There are new analytics and content management services that we are able to provide for our organization. We have our own solution on the content analysis side also. Our R&D department have developed a project. They are doing human-made documents. These are unformatted documents and free texts, sometimes handwritten; especially faxes, for example. They are fetching the data, doing ICR on faxes. With an NLP-like algorithm, they are deciding which document it is, which department should be responsible for it, and sending a task to that department. The analytic operation is done in our own environment.

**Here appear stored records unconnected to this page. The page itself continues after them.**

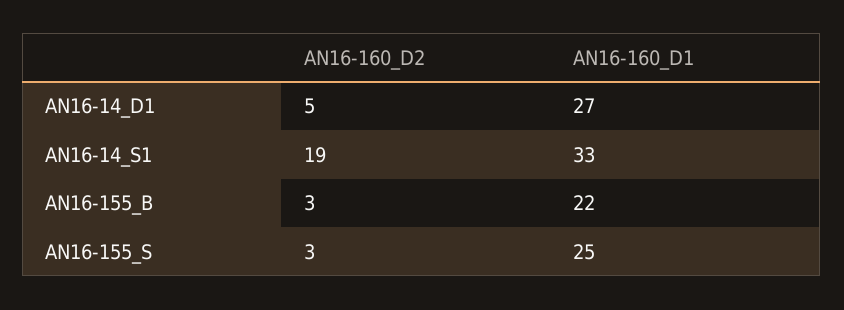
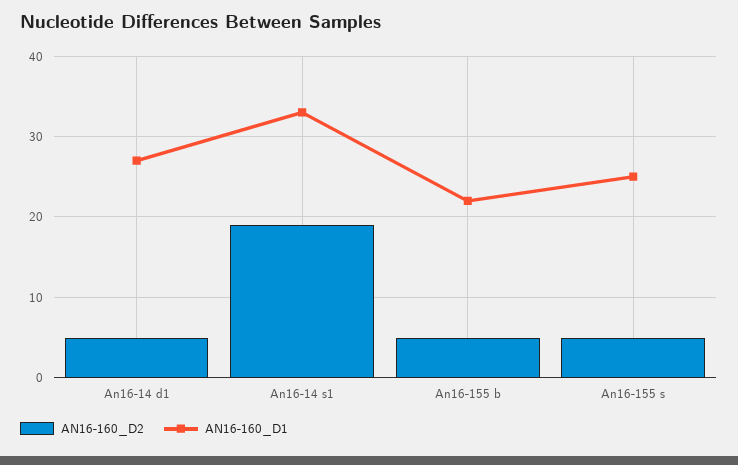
  {
    "AN16-160_D2": {
      "AN16-14_D1": 5,
      "AN16-14_S1": 19,
-     "AN16-155_B": 3,
+     "AN16-155_B": 5,
-     "AN16-155_S": 3
+     "AN16-155_S": 5
    },
    "AN16-160_D1": {
      "AN16-14_D1": 27,
      "AN16-14_S1": 33,
      "AN16-155_B": 22,
      "AN16-155_S": 25
    }
  }

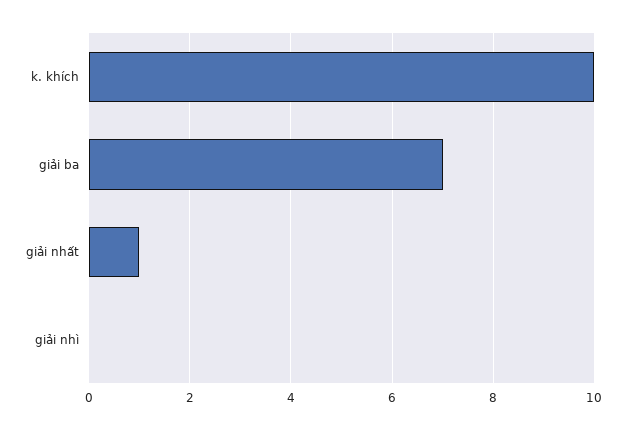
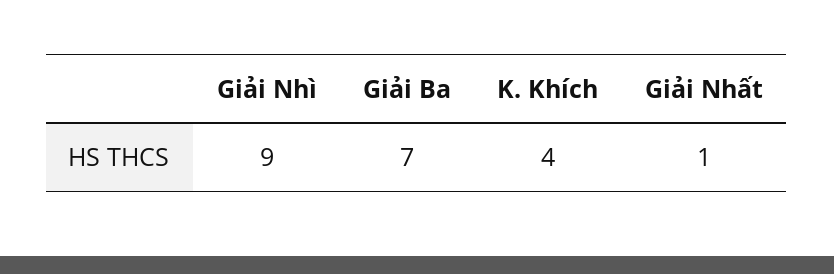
  {
-   "k. khích": 10,
+   "k. khích": 4,
    "giải ba": 7,
    "giải nhất": 1,
-   "giải nhì": 0
+   "giải nhì": 9
  }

Since we implemented FileNet, there are services that we're now able to provide better. Before FileNet P8, we had another document management system, FileNet Image Services. It had some pitfalls, including, for example, a number of documents limit. We have overcome this after implementing FileNet P8. Also, the response times severely decreased. There was no high availability; it was an active-passive cluster on Image Services. After FileNet P8, it is an active-active configuration. These are huge benefits in terms of high availability, and customer satisfaction, also.
The experiences of our internal and or external customers both have changed because we implemented FileNet. External customers generally use internet banking, mobile devices, etc. Before making the document management environment highly available, we couldn't provide, for example, credit card statements as a document to the clients. We were only providing data, and they could see their statements, for example, for only the previous six months, not earlier. They were only seeing the data, not the exact statement I sent them. Now, we are providing exact statements. They see everything in it. They see the benefits we provide with this statement also. Yeah, that's a huge benefit for the clients. Even if it's more than 10 years ago, they can see that statement. For example, sometimes they can need it for legal issues.
Also, for our internal clients, there is no downtime and fast response.
As far as the usability of FileNet, our customers don't have any direct interaction with FileNet. We have our own applications. They don't see FileNet; any FileNet screens. They only see the document.
The people actually using FileNet, they only feel the response time and availability. That's easy and strong for them.
Disclosure: I am a real user, and this review is based on my own experience and opinions.